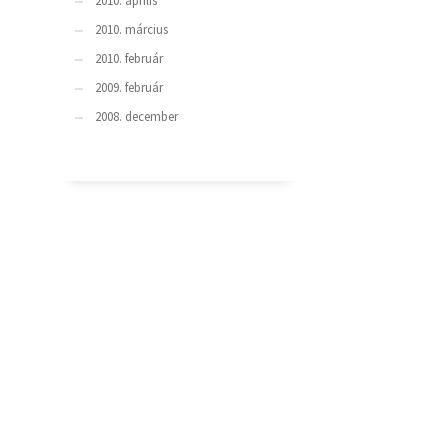
2010. április
2010. március
2010. február
2009. február
2008. december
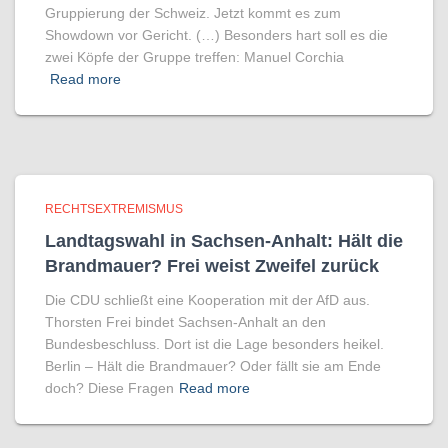
Gruppierung der Schweiz. Jetzt kommt es zum
Showdown vor Gericht. (…) Besonders hart soll es die
zwei Köpfe der Gruppe treffen: Manuel Corchia
Read more
RECHTSEXTREMISMUS
Landtagswahl in Sachsen-Anhalt: Hält die
Brandmauer? Frei weist Zweifel zurück
Die CDU schließt eine Kooperation mit der AfD aus.
Thorsten Frei bindet Sachsen-Anhalt an den
Bundesbeschluss. Dort ist die Lage besonders heikel.
Berlin – Hält die Brandmauer? Oder fällt sie am Ende
doch? Diese Fragen
Read more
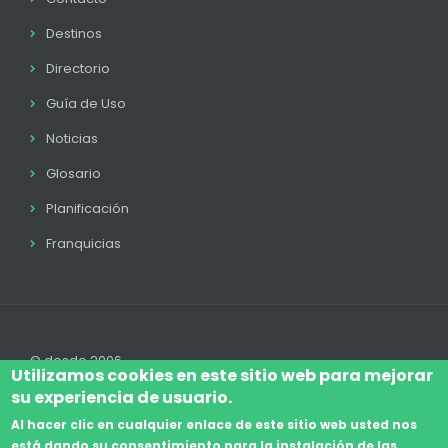
Destinos
Directorio
Guía de Uso
Noticias
Glosario
Planificación
Franquicias
© desde 2006
Utilizamos cookies en este sitio web para mejorar
su experiencia de usuario.
Al hacer clic en cualquier enlace de este sitio web usted nos
está dando su consentimiento para la instalación de las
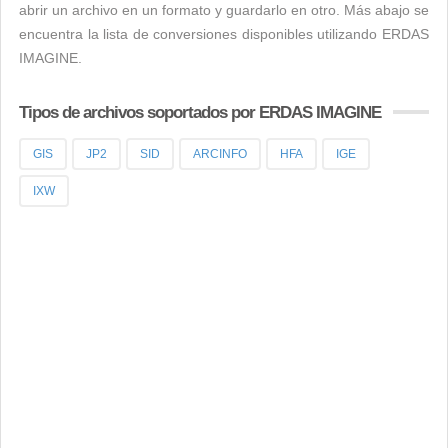
abrir un archivo en un formato y guardarlo en otro. Más abajo se
encuentra la lista de conversiones disponibles utilizando ERDAS
IMAGINE.
Tipos de archivos soportados por ERDAS IMAGINE
GIS
JP2
SID
ARCINFO
HFA
IGE
IXW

- **PROBLEM REQUIREMENTS**:
Return the text read from every one of the records above, line for line and without any change, and leave out the pictures.

- **COMPLETED TASK**:
2010. április
2010. március
2010. február
2009. február
2008. december
Gruppierung der Schweiz. Jetzt kommt es zum
Showdown vor Gericht. (…) Besonders hart soll es die
zwei Köpfe der Gruppe treffen: Manuel Corchia
Read more
RECHTSEXTREMISMUS
Landtagswahl in Sachsen-Anhalt: Hält die
Brandmauer? Frei weist Zweifel zurück
Die CDU schließt eine Kooperation mit der AfD aus.
Thorsten Frei bindet Sachsen-Anhalt an den
Bundesbeschluss. Dort ist die Lage besonders heikel.
Berlin – Hält die Brandmauer? Oder fällt sie am Ende
doch? Diese Fragen
Read more
Destinos
Directorio
Guía de Uso
Noticias
Glosario
Planificación
Franquicias
© desde 2006
Utilizamos cookies en este sitio web para mejorar
su experiencia de usuario.
Al hacer clic en cualquier enlace de este sitio web usted nos
está dando su consentimiento para la instalación de las
abrir un archivo en un formato y guardarlo en otro. Más abajo se
encuentra la lista de conversiones disponibles utilizando ERDAS
IMAGINE.
Tipos de archivos soportados por ERDAS IMAGINE
GIS
JP2
SID
ARCINFO
HFA
IGE
IXW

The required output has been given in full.